Villa Caldogno è una villa veneta attribuita all’architetto Andrea Palladio che sorge nei pressi del centro del paese. Dal 1996 è patrimonio dell’UNESCO. All’interno del piano nobile è ricchissima la decorazione pittorica: Giovanni Antonio Fasolo (1530-1572) descrive scene di vita in villa, mentre Giovanni Battista Zelotti (1526-1578) racconta vicende leggendarie di storia romana. Nel 1575 Zelotti si trasferisce alla corle dei Gonzaga come prefetto del Palazzo Ducale di Mantova, dove muore nel 1578. Più tardi il giovane Giulio Carpioni (1613-1679) tratterà temi tratti da opere a carattere bucolico. Di recentissimo recuperon è il seminterrato, che riporta integro e leggibile il sistema idraulico palladiano.
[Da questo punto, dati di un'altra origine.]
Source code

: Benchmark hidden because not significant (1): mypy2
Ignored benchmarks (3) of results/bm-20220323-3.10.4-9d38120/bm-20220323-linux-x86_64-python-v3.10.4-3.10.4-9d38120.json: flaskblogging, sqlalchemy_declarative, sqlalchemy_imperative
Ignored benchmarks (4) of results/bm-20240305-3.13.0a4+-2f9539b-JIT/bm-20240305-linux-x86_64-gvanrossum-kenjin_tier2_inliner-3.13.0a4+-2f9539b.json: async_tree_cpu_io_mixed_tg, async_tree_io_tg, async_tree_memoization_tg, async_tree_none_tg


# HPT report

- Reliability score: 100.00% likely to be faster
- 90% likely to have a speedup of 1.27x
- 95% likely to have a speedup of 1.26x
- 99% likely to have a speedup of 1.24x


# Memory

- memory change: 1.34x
La Villa è inserita nel piacevole contesto del parco pubblico, dove si trovano edifici annessi, con ampio colonnato, e un bunker, struttura ipogea che risale alla seconda Guerra Mondiale, restituita in chiave contemporanea.

Villa Cordellina Lombardi
Villa Cordellina Lombardi

Dopo una conviviale alla trattoria Tre Scalini di Creazzo, visiteremo Villa Cordellina Lombardi a Montecchio Maggiore. Eretta per volontà del giureconsulto veneziano Carlo Cordellina Molin, la villa fu progettata dall’architetto veneziano Giorgio Massari, che si ispirò dichiaratamente a moduli palladiani. I lavori di costruzione durarono dal 1735 al 1742. Il complesso della villa comprende la villa padronale, le due barchesse (scuderia e foresteria), le “Torrette”, i grandiosi annessi rustici, la vasta corte meridionale, la corte nobile, la corte rusticana e diverse corticelle. Vi si accede da quattro ingressi, decorati con sculture della bottega dei Bonazza di Padova. Nel 1743 Giambattista Tiepolo era presente ai lavori, contribuendo alla decorazione del salone principale con un ciclo di affreschi ispirati ai fasti di Scipione l’Africano e Alessandro Magno.